The result was attacking sterility for both sides but Portland in particular; FBRef has downgraded their match report xG from 1-1 to 0.8-0.7, and Portland’s total breaks down as:
Morgan Weaver 0.3 (that’s her 82nd minute post),
Reilyn Turner 0.2 (the goal),
Smith and Sinc 0.1 each…and that was it.
So Ken’s plan wasn’t exactly stupid. But it depended on a lot of hope for things that his club hadn’t done well all season; not giving up setpieces, defending setpieces, and rock-solid defending in general.
And as we know, hope is not actually a plan.
Turnover and over.
Here’s how things are going
Opponent (Result) – 2024 | Turnovers |
Kansas City (L) | 43 |
Gotham (L) | 30 |
Louisville (D) | 54 |
Carolina (L) | 34 |
Houston (W) | No data |
Chicago (W) | No data |
Bay FC (W) | 41 |
Washington (W) | 26 |
Seattle (W) | 20 |
Houston (W) | 21 |
Orlando (L) | 28 |
North Carolina (W) | 27 |
Seattle (D) | 26 |
Kansas City (L) | 35 |
Utah (D) | 35 |
San Diego (W) | 30 |
Gotham (L) | 43 |
Bay FC (L) | 35 |
Washington (L) | 35 |
Chicago (L) | 35 |
Angel City (D) | 25 |
San Diego (L) | 34 |
Utah (L) | No data |
Orlando (W) | 29 |
Louisville (L) | 36 |
Angel City (W) | 31 |
Gotham (L) | 46 |
Twenty-four in the first half, 22 in the second? Holy hell, the quarterfinal was a bad time to post the second-worst turnover numbers of the season. Racing on Matchday 3 still holds the record but an ignobly-unworthy effort. Ugh.
Last week I said “Cough up that many hairballs against Washington or Gotham or Orlando and see where it gets ya.” Well…
The Biggest Loser race was between three players, two of them defenders. Reyes turned over seven times, Fleming six-and-a-half, Muller six times.
Smith and Weaver coughed up five each, and ‘Brunn four. Sinc and Turner both lost three.
Four others with one or a couple.
Several of these hairballs were pretty scary, too. Reyes and ‘Brunn had serial giveaways deep in their own right corner in the 11th minute that fortunately Gotham couldn’t do anything with. Muller’s 27th minute pass right to Ryan was fortunately lost right back to Portland.
Sam Coffey was tidy overall, but her 90+9 minute pass right to Ryan was almost a sure third concession – Esther had Hogan 1v0 and dead to rights – but Ryan’s pass went way over Esther’s head and by the time she collected it the Thorns had scrambled back.

## GIVEN ENTRIES
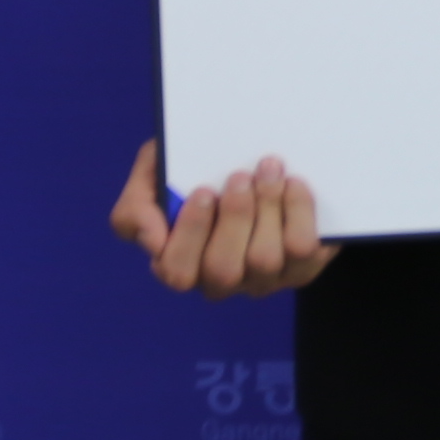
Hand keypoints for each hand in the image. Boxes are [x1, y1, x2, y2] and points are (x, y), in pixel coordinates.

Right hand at [113, 139, 334, 297]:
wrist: (259, 159)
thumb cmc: (197, 167)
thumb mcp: (156, 170)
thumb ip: (137, 203)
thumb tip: (152, 241)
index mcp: (179, 261)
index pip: (176, 272)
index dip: (191, 233)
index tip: (203, 191)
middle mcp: (220, 280)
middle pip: (223, 270)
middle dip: (233, 218)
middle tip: (239, 176)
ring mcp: (261, 278)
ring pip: (264, 260)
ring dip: (268, 207)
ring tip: (269, 169)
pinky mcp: (300, 267)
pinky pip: (302, 249)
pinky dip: (299, 210)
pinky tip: (292, 183)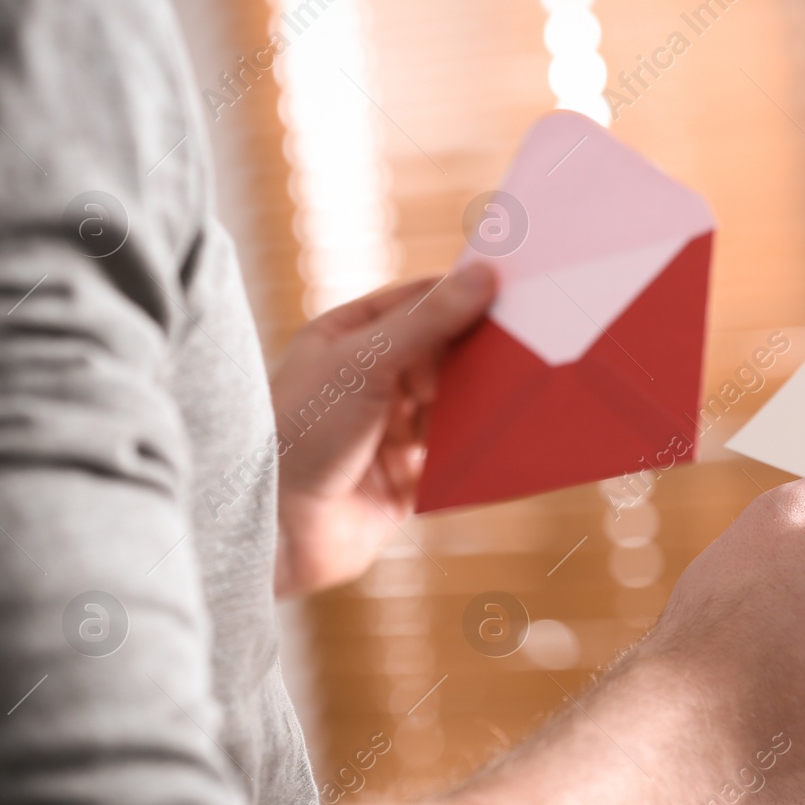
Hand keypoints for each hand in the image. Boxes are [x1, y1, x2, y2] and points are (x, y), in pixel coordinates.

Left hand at [270, 266, 494, 595]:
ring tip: (527, 387)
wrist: (272, 527)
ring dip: (483, 400)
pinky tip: (510, 435)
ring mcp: (389, 431)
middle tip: (532, 340)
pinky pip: (455, 455)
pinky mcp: (407, 479)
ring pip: (454, 404)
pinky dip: (478, 447)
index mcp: (349, 339)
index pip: (419, 304)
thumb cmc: (301, 430)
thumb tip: (484, 276)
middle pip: (443, 355)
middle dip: (481, 352)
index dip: (464, 295)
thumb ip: (427, 321)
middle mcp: (370, 381)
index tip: (515, 290)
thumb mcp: (365, 361)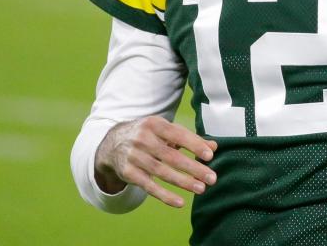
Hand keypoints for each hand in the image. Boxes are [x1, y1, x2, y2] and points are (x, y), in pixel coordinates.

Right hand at [94, 116, 217, 207]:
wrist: (113, 143)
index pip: (177, 134)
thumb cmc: (148, 135)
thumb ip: (189, 138)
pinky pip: (149, 186)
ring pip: (161, 172)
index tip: (210, 155)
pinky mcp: (128, 173)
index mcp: (154, 124)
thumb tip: (213, 146)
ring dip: (183, 182)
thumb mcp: (165, 131)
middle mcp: (142, 139)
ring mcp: (134, 156)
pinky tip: (180, 202)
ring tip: (201, 189)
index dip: (194, 145)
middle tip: (212, 178)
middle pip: (171, 156)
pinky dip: (165, 196)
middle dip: (193, 168)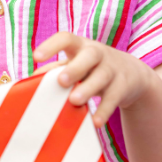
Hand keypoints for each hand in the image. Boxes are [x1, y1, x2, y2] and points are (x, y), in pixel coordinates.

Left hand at [33, 32, 155, 128]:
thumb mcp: (75, 64)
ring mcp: (112, 69)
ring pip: (102, 76)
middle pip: (90, 55)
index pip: (66, 39)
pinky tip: (95, 122)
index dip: (51, 46)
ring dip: (88, 88)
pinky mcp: (123, 86)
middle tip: (61, 80)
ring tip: (74, 101)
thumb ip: (53, 70)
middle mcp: (98, 54)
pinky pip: (113, 98)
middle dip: (75, 67)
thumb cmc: (90, 68)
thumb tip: (28, 82)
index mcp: (80, 46)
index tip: (36, 56)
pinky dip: (104, 110)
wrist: (132, 74)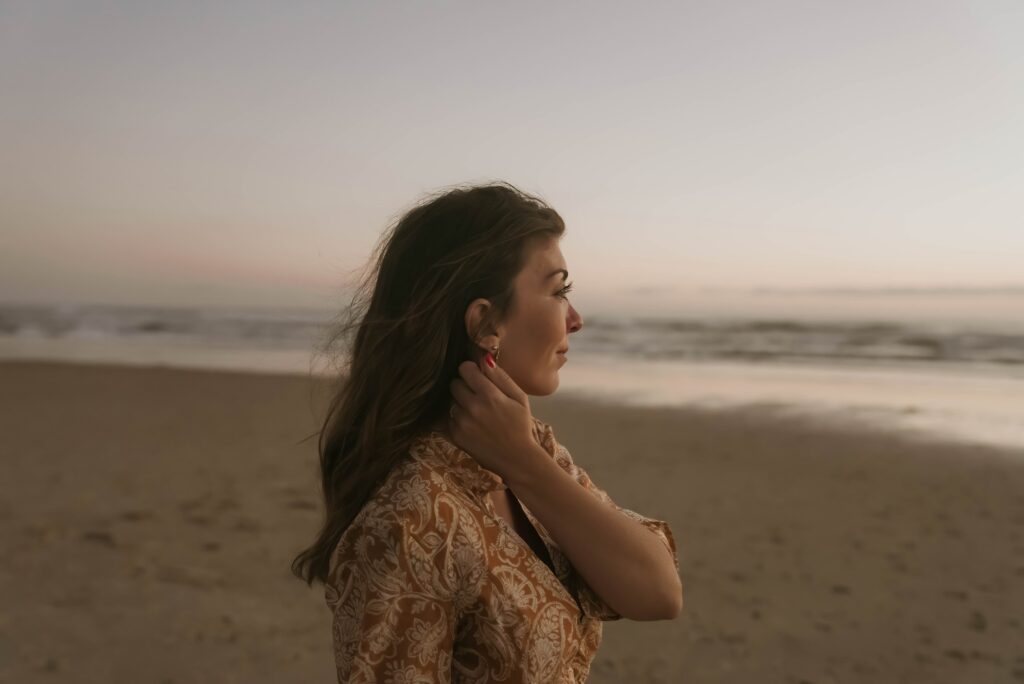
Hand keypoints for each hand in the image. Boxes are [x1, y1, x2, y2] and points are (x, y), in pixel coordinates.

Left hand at [448, 355, 535, 482]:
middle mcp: (473, 407)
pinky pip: (449, 417)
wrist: (515, 459)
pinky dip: (458, 418)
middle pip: (454, 383)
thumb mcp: (519, 398)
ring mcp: (462, 422)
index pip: (465, 369)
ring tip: (477, 413)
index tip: (476, 376)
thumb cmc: (520, 425)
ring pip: (452, 401)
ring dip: (461, 403)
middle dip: (464, 386)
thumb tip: (484, 358)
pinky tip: (473, 425)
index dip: (470, 370)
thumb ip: (501, 377)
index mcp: (489, 395)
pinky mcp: (456, 435)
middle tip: (477, 395)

## YOUR TASK
Rewrite the passage of the match write-up from "The result was" up to and including "actually a plan.", changing "hope" to "optimism" throughout.

## FINISHED EXERCISE
The result was attacking sterility for both sides but Portland in particular; FBRef has downgraded their match report xG from 1-1 to 0.8-0.7, and Portland’s total breaks down as:
Morgan Weaver 0.3 (that’s her 82nd minute post),
Reilyn Turner 0.2 (the goal),
Smith and Sinc 0.1 each…and that was it.
So Ken’s plan wasn’t exactly stupid. But it depended on a lot of optimism for things that his club hadn’t done well all season; not giving up setpieces, defending setpieces, and rock-solid defending in general.
And as we know, optimism is not actually a plan.